To do
Scan the entries below for the string "أردني" and copy every line where it turns up.

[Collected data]
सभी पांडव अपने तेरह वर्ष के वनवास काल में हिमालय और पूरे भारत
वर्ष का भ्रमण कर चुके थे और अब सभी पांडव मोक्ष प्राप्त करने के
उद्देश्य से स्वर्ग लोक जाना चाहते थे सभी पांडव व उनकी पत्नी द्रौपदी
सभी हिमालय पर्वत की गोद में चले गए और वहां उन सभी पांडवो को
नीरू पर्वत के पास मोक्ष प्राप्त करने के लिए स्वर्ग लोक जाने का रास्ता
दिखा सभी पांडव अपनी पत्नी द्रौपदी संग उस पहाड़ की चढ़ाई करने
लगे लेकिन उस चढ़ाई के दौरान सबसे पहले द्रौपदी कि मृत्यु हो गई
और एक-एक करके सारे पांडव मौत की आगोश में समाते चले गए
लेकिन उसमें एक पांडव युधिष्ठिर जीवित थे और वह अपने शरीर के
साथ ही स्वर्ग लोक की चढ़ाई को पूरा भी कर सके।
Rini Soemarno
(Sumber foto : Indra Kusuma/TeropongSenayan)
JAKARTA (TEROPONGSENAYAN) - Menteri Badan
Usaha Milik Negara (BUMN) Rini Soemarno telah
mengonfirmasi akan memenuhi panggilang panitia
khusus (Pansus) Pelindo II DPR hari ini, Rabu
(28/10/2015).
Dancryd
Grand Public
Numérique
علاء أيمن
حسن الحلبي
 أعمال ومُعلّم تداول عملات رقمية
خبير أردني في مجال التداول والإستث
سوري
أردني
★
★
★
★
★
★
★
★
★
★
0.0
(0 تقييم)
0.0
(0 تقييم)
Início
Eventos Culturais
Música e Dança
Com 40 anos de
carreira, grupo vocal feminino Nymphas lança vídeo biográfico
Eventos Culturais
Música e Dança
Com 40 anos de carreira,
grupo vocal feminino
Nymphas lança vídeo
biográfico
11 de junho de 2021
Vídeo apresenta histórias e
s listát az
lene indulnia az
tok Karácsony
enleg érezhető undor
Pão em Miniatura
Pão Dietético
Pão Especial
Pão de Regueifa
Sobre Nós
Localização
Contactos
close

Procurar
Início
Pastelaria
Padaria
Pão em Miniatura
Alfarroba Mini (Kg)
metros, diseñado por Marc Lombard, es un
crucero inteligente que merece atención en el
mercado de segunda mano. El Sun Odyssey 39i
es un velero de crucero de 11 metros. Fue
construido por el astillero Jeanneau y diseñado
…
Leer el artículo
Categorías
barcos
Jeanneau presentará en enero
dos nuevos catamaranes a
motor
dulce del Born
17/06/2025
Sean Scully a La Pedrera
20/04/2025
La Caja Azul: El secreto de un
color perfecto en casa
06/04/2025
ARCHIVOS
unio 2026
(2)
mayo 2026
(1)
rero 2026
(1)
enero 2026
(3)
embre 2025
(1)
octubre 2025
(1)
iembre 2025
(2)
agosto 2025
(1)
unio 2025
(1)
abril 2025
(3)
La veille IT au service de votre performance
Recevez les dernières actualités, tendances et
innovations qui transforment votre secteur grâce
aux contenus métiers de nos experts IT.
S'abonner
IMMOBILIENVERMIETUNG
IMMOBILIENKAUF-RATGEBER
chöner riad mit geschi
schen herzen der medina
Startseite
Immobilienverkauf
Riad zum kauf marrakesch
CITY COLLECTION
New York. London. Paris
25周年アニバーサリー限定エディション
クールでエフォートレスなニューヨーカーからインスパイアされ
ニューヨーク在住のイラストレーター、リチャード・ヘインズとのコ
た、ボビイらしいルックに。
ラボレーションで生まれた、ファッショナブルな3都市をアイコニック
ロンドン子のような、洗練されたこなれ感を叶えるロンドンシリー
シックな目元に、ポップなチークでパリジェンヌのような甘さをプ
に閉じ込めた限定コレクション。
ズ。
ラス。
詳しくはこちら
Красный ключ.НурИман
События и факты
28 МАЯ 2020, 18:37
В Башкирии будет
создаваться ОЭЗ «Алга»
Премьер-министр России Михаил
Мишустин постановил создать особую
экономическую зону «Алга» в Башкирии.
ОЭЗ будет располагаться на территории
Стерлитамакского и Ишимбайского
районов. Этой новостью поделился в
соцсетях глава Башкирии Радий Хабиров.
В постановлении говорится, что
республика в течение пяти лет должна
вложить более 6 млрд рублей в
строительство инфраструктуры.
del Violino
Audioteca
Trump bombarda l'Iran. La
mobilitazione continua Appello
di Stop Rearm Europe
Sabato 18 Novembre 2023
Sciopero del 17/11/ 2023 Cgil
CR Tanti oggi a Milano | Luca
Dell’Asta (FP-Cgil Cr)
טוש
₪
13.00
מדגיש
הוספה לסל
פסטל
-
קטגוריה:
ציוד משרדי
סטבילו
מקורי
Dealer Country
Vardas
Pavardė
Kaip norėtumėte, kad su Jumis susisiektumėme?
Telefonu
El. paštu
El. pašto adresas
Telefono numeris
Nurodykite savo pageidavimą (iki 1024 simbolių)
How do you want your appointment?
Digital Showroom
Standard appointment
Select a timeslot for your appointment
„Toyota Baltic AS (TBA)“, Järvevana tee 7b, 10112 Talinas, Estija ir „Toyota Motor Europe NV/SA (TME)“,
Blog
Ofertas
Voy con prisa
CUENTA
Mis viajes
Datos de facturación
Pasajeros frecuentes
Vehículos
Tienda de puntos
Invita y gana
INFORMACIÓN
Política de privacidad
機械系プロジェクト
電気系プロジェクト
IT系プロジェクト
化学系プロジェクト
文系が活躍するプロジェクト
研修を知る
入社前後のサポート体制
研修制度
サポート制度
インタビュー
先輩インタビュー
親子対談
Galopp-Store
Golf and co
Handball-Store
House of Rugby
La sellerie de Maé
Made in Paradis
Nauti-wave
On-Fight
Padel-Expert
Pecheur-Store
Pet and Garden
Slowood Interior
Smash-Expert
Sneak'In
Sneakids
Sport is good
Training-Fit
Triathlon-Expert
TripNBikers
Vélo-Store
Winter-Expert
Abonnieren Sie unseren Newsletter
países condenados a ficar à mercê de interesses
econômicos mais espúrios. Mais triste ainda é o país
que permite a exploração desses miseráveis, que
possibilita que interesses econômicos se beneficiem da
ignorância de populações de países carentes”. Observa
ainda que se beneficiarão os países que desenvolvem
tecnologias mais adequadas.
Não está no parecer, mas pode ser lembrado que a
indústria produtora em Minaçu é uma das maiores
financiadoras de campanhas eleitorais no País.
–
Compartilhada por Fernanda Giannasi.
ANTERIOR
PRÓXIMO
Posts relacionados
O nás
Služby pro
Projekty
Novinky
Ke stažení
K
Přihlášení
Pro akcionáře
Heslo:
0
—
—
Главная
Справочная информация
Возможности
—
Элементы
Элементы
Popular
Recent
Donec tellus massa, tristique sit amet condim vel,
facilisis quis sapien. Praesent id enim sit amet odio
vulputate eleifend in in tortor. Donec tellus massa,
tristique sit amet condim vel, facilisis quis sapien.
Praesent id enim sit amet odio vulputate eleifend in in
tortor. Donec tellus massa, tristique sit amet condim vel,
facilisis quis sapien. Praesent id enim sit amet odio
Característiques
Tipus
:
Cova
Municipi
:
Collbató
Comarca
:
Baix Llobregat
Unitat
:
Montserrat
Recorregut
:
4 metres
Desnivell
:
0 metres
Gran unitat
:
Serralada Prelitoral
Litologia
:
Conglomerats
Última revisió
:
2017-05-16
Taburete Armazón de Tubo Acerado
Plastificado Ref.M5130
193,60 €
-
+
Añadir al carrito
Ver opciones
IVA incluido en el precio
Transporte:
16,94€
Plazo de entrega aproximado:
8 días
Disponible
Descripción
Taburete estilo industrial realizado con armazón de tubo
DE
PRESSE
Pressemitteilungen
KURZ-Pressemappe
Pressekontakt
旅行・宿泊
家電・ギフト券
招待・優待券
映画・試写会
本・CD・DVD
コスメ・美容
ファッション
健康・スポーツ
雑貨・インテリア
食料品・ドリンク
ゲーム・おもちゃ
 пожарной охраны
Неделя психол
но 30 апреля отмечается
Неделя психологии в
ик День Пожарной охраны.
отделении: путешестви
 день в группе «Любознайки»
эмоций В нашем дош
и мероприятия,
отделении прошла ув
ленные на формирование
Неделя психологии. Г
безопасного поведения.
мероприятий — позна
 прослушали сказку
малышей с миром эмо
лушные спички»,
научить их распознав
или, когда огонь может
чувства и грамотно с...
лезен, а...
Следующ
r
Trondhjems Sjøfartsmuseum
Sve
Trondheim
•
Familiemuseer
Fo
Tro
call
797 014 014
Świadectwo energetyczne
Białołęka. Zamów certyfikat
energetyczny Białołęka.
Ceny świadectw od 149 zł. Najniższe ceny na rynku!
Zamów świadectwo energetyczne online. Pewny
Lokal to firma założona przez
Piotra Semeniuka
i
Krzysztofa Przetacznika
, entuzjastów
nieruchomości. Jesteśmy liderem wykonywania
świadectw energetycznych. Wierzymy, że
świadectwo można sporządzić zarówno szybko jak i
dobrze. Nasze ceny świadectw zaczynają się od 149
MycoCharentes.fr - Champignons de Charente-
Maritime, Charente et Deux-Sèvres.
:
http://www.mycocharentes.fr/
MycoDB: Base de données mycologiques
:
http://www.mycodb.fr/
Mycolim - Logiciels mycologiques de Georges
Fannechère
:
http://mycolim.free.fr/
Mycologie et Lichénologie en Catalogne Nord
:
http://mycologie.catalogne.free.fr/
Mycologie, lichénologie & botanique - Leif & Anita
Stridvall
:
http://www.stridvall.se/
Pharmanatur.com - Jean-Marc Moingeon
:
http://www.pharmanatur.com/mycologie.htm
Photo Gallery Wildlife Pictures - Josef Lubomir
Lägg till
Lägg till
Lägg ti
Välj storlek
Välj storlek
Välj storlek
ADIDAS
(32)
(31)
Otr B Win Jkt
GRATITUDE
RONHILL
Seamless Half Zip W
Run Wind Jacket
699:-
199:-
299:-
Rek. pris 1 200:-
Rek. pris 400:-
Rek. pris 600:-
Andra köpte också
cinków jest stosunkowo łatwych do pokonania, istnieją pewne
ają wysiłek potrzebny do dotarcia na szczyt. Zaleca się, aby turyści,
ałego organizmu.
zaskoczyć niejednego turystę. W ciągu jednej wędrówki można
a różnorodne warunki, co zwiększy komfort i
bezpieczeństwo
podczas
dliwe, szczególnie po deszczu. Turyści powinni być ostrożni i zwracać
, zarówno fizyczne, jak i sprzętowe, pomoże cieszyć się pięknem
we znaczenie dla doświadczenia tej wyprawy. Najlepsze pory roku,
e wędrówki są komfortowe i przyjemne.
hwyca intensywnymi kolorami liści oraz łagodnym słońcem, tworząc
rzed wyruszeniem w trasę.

Exercise response
خبير أردني في مجال التداول والإستث
أردني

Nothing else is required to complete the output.